Dressed in a karate outfit, Stuart Wolff is swinging a sword and stabbing a toy dragon in his front yard. It's not a distinguished pose for the CEO of a 2,000-employee company with a market value of $1.5 billion, but Wolff isn't worrying about being respectable. Even as the Internet revolution has been widely discredited, his performance as a sensei in a training video for his firm is just one sign that this online real estate company is maintaining its new-economy attitude and ignoring the naysayers.
From Homestore's new Southern California headquarters, with its freshly painted purple walls and orange file cabinets, the 37-year-old Wolff continues to proselytize about the ways the Internet will revolutionize the buying and selling of houses. This quarter the company is beginning to roll out a Web-based platform that is supposed to help realtors and consumers close sales over the Internet - an idea so ambitious that one industry expert compares it to brokering a peace deal in the Middle East.
Homestore's initiative comes on top of the company's dominance in real estate listings. Homestore.com (HOMS) features more than 1.4 million listings - at least 90 percent of the home listings on the Internet - though many are duplicated elsewhere. That number could grow if Homestore succeeds in acquiring rival Move.com, the real estate portal for Cendant (CD), franchiser of the world's largest real estate brokerage system, including Century 21, Coldwell Banker and ERA.
What makes these aggressive steps so remarkable is that Homestore is taking them in the face of a Department of Justice investigation. Last spring federal officials began looking into charges that Homestore's attempts to gain exclusive control of home listings may constitute anti-competitive business practices. In October, Homestore announced its plan to acquire Move.com for about $761 million in stock, and now that deal must also be cleared by antitrust regulators before it can be completed. (Homestore shareholders are expected to approve it on Jan. 11.)

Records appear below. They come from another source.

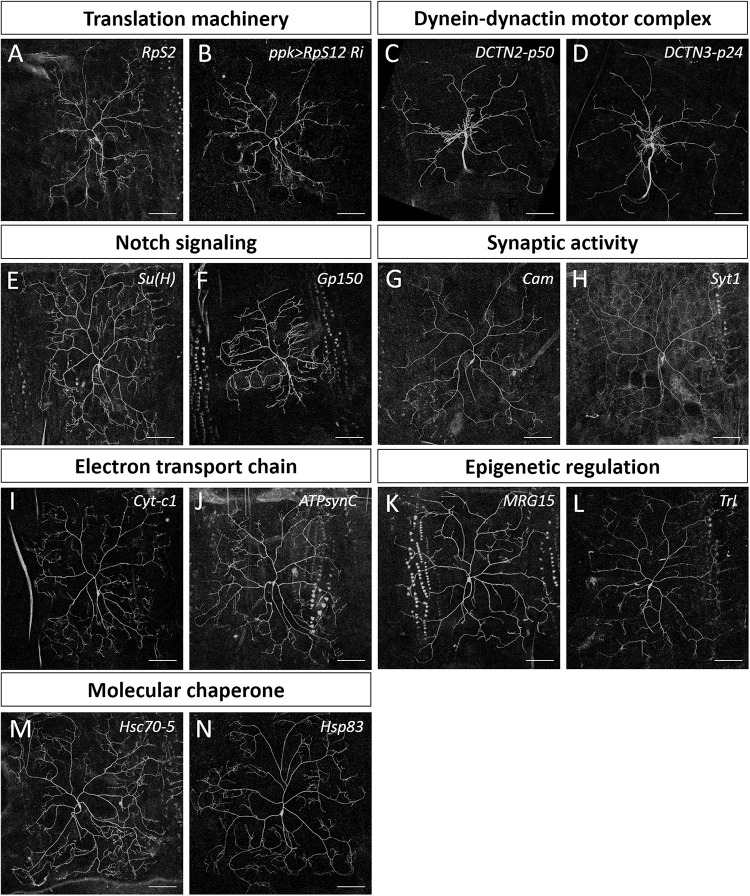
Dendrite regulators in conserved complexes or pathways. (A,C–N) Representative c4da MARCM clones for indicated mutants with alleles RpS2k01215
(A), DCTN2-p50k16109
(C), DCTN3-p24k14618
(D), Su(H)k07904
(E), Gp150k11120
(F), Camk04213
(G), Syt1k05909
(H), Cyt-c1KG05986
(I), ATPsynCKG01914
(J), MRG15j6A3
(K), Trls2325
(L), Hsc70-5k04907
(M), and Hsp83j5C2
(N). (B) The mCD8::GFP-labeled dendrite of a c4da neuron with RpS12-RNAi knockdown by ppk-GAL4. Scale bars = 100 μm.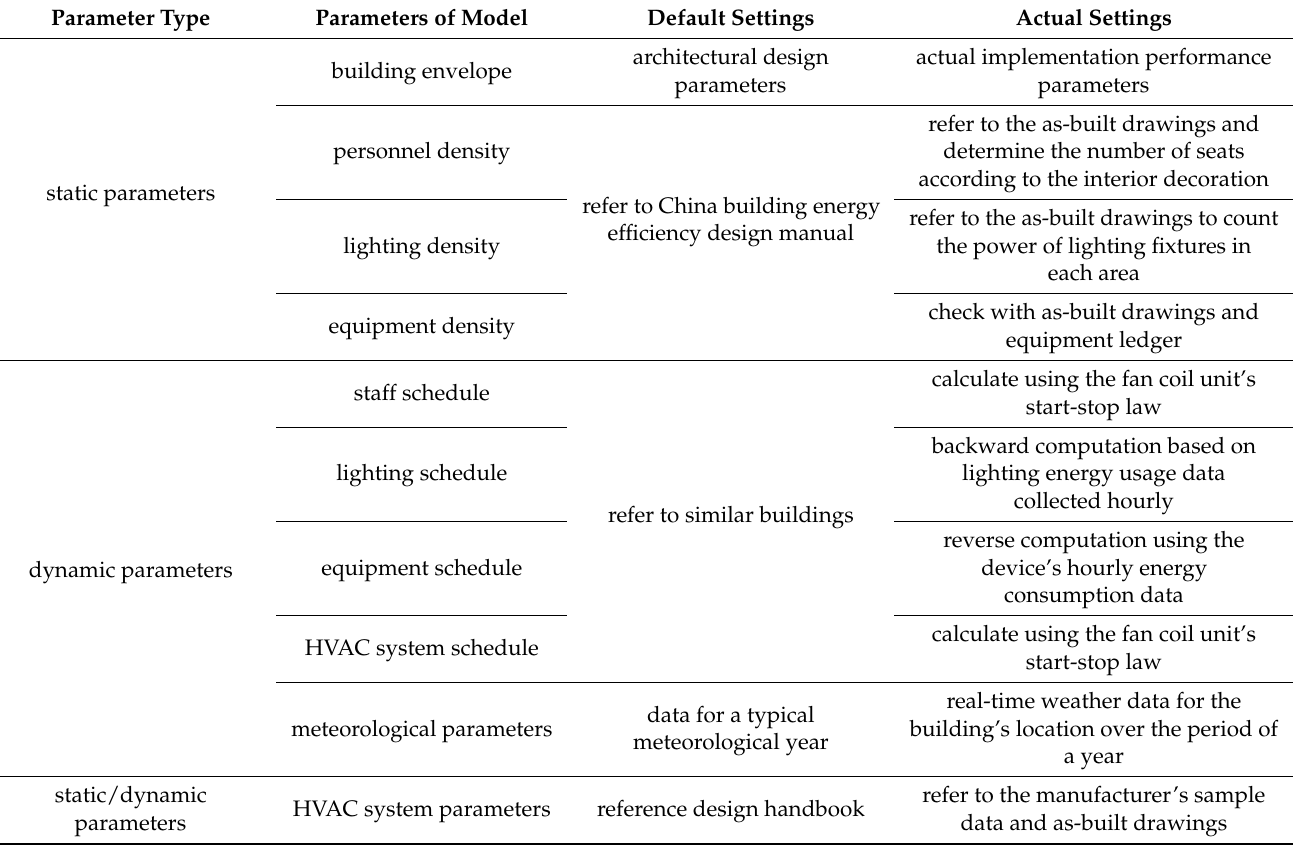
Table 1. Calibration content of physical model input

A green light from the government, which Wolff predicts he'll get in the next three months, will allow the CEO to continue building on his dot-com-style growth. He has established alliances with the biggest players in the industry, trading equity for their support. He buys out competitors, using his still-sizable stock-and-cash arsenal. And he isn't satisfied with controlling just one industry segment - real estate listings - but is looking to be the online agent for all facets of home buying.

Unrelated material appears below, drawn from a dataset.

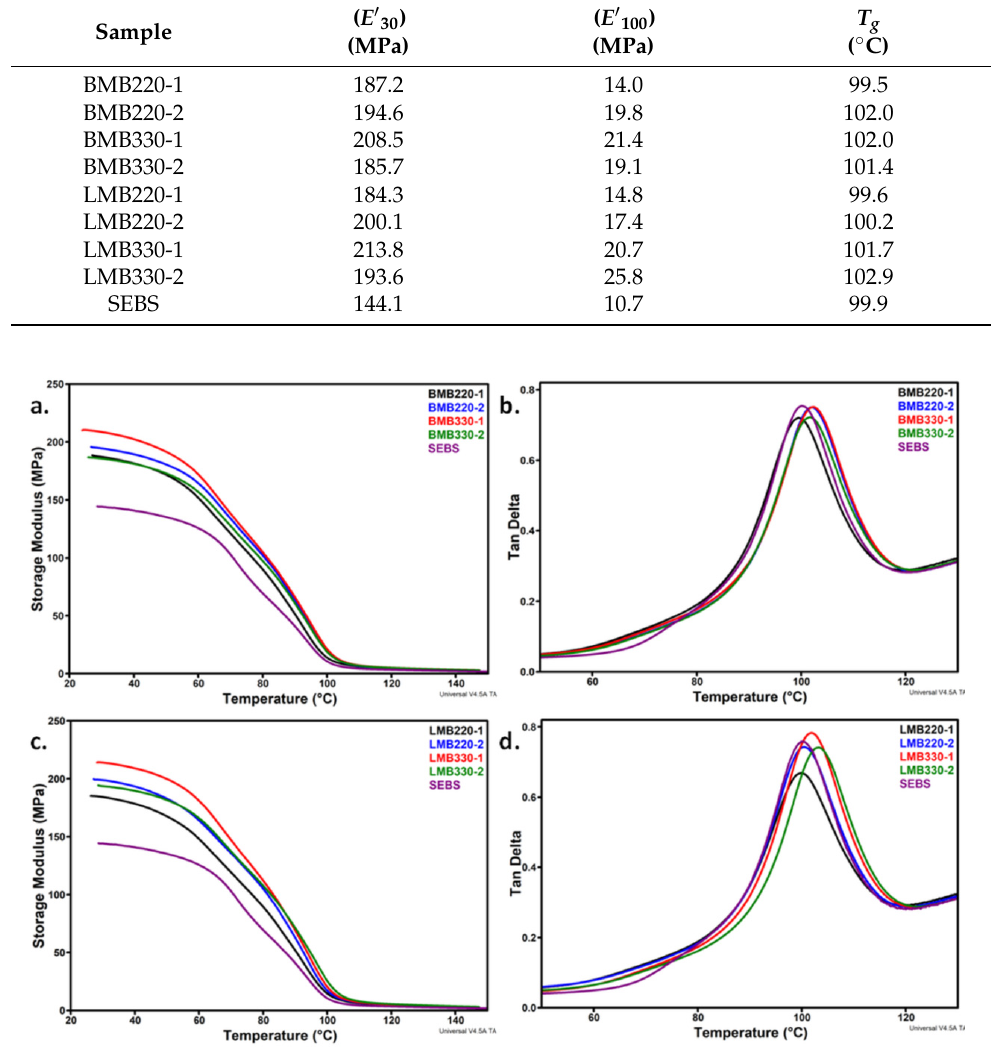
Figure 4. Storage modulus vs. temperature for masterbatches obtained with Brabender ( a ) and Leistritz ( c ) extruders; loss factor vs. temperature for BMB ( b ) and LMB ( d ) samples.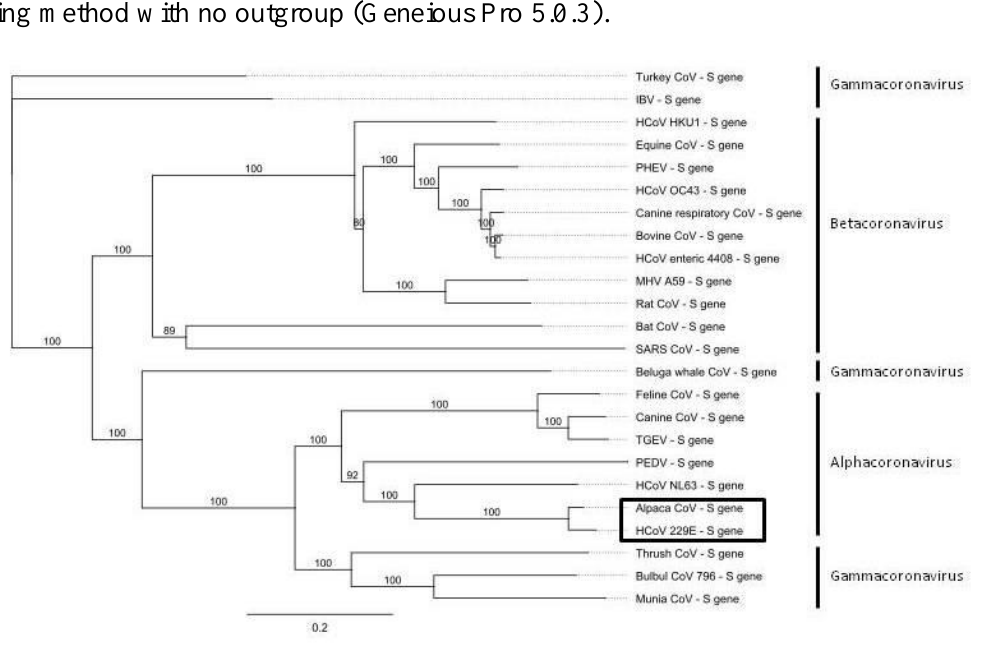
Figure 4. Phylogenetic tree analysis of the nucleocapsid genes from different coronaviruses. Alignments were performed using Clustal W, and the tree was created using a Neighbor Joining method with no outgroup (Geneious Pro 5.0.3).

"At some point the paper goes away [from home buying]," says Wolff."I think it will be an Internet transaction. The question is not if, but when."
Homestore started in the early 1990s with home-listing kiosks. The firm struggled until 1996, when it took over www.realtor.com, the ailing Web site for the industry's biggest trade group, the National Association of Realtors. Under Wolff's guidance, Homestore courted local multiple-listing services, offering stock in exchange for exclusive online access to their residential listings. Homestore also acquired other online real estate operations, like rental site SpringStreet.com and moving site Homefair.com. Its latest deal is the Move.com acquisition.
To compete with Homestore, other sites such as
HomeSeekers.com have gone through the painstaking process of asking individual real estate agents or offices for their listings, says John Giaimo, HomeSeekers.com CEO. But such efforts have not proved as successful. Homestore's 1.4 million home listings outnumber HomeSeekers' 1 million and HomeAdvisor.com's 800,000.